======== DATA FOR THIS TASK ========

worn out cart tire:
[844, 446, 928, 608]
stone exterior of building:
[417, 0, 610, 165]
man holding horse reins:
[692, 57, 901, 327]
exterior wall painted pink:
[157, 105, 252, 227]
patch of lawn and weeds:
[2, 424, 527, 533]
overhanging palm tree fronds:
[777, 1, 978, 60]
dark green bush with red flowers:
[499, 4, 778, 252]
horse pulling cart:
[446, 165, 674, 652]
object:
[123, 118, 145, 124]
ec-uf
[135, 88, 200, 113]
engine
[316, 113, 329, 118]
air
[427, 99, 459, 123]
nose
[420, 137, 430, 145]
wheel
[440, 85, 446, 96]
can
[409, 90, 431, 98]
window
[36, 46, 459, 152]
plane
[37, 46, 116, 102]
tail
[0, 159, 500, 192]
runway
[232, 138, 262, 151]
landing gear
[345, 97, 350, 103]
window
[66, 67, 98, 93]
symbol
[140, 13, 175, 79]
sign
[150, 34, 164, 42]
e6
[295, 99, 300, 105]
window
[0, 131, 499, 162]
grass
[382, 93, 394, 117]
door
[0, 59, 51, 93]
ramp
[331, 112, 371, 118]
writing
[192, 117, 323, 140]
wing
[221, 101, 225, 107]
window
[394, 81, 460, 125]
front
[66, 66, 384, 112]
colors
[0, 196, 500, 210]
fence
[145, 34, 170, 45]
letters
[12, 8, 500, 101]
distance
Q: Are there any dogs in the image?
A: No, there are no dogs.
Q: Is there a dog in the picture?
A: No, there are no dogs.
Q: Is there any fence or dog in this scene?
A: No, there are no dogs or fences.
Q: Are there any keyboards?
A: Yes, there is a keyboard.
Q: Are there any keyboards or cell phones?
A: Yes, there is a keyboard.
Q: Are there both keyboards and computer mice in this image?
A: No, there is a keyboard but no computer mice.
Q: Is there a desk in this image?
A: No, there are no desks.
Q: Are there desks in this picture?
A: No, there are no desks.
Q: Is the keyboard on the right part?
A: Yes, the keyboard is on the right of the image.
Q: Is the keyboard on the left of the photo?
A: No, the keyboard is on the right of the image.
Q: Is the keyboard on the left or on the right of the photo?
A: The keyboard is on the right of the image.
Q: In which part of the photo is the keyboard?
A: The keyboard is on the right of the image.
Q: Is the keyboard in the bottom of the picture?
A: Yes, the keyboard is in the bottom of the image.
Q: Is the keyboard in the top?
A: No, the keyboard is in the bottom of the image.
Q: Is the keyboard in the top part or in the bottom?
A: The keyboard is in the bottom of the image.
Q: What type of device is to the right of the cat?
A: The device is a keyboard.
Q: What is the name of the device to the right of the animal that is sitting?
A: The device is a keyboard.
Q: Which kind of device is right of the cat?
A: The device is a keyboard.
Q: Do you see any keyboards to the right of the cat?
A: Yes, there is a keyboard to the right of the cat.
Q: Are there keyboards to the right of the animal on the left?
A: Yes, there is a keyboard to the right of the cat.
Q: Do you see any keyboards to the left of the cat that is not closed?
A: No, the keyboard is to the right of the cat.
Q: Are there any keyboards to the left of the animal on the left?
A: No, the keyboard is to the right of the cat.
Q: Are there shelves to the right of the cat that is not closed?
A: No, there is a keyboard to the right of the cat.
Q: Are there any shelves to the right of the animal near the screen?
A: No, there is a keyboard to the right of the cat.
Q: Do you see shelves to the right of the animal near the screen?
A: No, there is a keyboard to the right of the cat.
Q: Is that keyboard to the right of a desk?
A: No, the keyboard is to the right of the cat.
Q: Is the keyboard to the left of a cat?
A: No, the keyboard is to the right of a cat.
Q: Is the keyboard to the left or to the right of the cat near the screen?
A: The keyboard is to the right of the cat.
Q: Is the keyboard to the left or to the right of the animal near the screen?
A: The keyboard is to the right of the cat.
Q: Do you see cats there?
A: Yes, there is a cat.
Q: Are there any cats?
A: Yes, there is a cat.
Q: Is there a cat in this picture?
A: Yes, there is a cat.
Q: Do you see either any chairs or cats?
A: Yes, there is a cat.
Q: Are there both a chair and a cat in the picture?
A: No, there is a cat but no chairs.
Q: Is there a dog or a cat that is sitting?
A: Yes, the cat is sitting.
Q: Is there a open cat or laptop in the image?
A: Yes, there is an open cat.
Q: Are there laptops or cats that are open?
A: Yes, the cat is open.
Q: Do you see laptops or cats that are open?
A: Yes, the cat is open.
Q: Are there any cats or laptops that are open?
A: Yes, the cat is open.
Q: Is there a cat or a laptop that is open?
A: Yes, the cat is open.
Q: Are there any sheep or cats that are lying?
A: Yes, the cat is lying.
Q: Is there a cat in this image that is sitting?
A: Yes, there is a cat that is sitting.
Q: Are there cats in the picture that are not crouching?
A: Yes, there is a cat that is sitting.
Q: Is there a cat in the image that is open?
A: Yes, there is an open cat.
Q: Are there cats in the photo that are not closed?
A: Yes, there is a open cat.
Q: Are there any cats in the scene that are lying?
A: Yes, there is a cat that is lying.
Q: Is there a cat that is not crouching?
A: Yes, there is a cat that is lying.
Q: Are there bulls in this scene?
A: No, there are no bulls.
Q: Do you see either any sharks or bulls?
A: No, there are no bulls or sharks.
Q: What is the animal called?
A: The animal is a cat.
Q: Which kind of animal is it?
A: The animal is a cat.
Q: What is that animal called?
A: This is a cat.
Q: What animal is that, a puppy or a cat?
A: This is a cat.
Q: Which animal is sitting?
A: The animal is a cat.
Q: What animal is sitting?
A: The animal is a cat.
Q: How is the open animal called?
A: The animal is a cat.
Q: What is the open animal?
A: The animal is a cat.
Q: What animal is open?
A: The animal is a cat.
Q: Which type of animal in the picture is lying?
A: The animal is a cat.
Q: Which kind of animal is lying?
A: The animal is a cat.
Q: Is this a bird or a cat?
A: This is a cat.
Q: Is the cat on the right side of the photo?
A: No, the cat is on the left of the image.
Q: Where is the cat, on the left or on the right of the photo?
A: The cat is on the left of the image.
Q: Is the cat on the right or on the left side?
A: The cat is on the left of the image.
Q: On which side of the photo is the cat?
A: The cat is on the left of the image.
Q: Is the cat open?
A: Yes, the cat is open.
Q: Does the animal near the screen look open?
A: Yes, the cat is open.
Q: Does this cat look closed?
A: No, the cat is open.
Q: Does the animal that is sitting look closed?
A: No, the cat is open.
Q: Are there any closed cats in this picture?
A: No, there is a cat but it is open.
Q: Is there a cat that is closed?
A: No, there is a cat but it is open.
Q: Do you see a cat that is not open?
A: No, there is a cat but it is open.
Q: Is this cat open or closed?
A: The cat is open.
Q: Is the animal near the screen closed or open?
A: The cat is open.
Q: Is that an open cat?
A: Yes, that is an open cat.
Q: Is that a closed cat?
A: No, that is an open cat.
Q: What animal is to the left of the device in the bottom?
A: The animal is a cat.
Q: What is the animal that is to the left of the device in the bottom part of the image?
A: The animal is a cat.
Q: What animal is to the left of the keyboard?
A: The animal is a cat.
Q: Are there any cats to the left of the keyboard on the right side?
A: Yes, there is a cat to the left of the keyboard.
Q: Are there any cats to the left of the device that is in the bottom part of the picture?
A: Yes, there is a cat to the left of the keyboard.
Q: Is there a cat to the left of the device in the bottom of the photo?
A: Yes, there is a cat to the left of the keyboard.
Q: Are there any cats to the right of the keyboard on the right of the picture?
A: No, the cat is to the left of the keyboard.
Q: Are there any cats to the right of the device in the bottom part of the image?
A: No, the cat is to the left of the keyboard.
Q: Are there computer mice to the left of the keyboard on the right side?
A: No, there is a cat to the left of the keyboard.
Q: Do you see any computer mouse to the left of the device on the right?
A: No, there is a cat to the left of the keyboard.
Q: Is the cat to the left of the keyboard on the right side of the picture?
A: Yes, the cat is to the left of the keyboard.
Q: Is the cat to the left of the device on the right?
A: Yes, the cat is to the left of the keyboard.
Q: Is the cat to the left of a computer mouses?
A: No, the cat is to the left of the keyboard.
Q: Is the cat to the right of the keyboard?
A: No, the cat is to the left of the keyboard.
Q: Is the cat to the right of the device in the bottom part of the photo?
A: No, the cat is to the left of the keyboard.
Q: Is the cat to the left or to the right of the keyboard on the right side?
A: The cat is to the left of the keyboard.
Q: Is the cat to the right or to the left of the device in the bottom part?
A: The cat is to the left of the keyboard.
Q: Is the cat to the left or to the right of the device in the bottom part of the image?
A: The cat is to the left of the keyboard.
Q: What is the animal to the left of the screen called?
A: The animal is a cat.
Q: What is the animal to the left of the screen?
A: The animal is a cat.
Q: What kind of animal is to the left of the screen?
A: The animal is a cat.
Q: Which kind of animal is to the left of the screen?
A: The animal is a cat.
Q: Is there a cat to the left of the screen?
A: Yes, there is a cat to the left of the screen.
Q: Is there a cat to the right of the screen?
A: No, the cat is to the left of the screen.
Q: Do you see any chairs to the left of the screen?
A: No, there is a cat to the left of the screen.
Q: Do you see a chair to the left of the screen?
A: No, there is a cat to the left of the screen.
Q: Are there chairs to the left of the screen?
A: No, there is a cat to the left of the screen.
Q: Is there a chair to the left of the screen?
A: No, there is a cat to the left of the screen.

========

_WHAT IS NEEDED_
List the entries above as a numbered list, from the first line through the line containing "A: The keyboard is in", both included, with blank lines omitted.

_FINISHED TASK_
1. worn out cart tire:
2. [844, 446, 928, 608]
3. stone exterior of building:
4. [417, 0, 610, 165]
5. man holding horse reins:
6. [692, 57, 901, 327]
7. exterior wall painted pink:
8. [157, 105, 252, 227]
9. patch of lawn and weeds:
10. [2, 424, 527, 533]
11. overhanging palm tree fronds:
12. [777, 1, 978, 60]
13. dark green bush with red flowers:
14. [499, 4, 778, 252]
15. horse pulling cart:
16. [446, 165, 674, 652]
17. object:
18. [123, 118, 145, 124]
19. ec-uf
20. [135, 88, 200, 113]
21. engine
22. [316, 113, 329, 118]
23. air
24. [427, 99, 459, 123]
25. nose
26. [420, 137, 430, 145]
27. wheel
28. [440, 85, 446, 96]
29. can
30. [409, 90, 431, 98]
31. window
32. [36, 46, 459, 152]
33. plane
34. [37, 46, 116, 102]
35. tail
36. [0, 159, 500, 192]
37. runway
38. [232, 138, 262, 151]
39. landing gear
40. [345, 97, 350, 103]
41. window
42. [66, 67, 98, 93]
43. symbol
44. [140, 13, 175, 79]
45. sign
46. [150, 34, 164, 42]
47. e6
48. [295, 99, 300, 105]
49. window
50. [0, 131, 499, 162]
51. grass
52. [382, 93, 394, 117]
53. door
54. [0, 59, 51, 93]
55. ramp
56. [331, 112, 371, 118]
57. writing
58. [192, 117, 323, 140]
59. wing
60. [221, 101, 225, 107]
61. window
62. [394, 81, 460, 125]
63. front
64. [66, 66, 384, 112]
65. colors
66. [0, 196, 500, 210]
67. fence
68. [145, 34, 170, 45]
69. letters
70. [12, 8, 500, 101]
71. distance
72. Q: Are there any dogs in the image?
73. A: No, there are no dogs.
74. Q: Is there a dog in the picture?
75. A: No, there are no dogs.
76. Q: Is there any fence or dog in this scene?
77. A: No, there are no dogs or fences.
78. Q: Are there any keyboards?
79. A: Yes, there is a keyboard.
80. Q: Are there any keyboards or cell phones?
81. A: Yes, there is a keyboard.
82. Q: Are there both keyboards and computer mice in this image?
83. A: No, there is a keyboard but no computer mice.
84. Q: Is there a desk in this image?
85. A: No, there are no desks.
86. Q: Are there desks in this picture?
87. A: No, there are no desks.
88. Q: Is the keyboard on the right part?
89. A: Yes, the keyboard is on the right of the image.
90. Q: Is the keyboard on the left of the photo?
91. A: No, the keyboard is on the right of the image.
92. Q: Is the keyboard on the left or on the right of the photo?
93. A: The keyboard is on the right of the image.
94. Q: In which part of the photo is the keyboard?
95. A: The keyboard is on the right of the image.
96. Q: Is the keyboard in the bottom of the picture?
97. A: Yes, the keyboard is in the bottom of the image.
98. Q: Is the keyboard in the top?
99. A: No, the keyboard is in the bottom of the image.
100. Q: Is the keyboard in the top part or in the bottom?
101. A: The keyboard is in the bottom of the image.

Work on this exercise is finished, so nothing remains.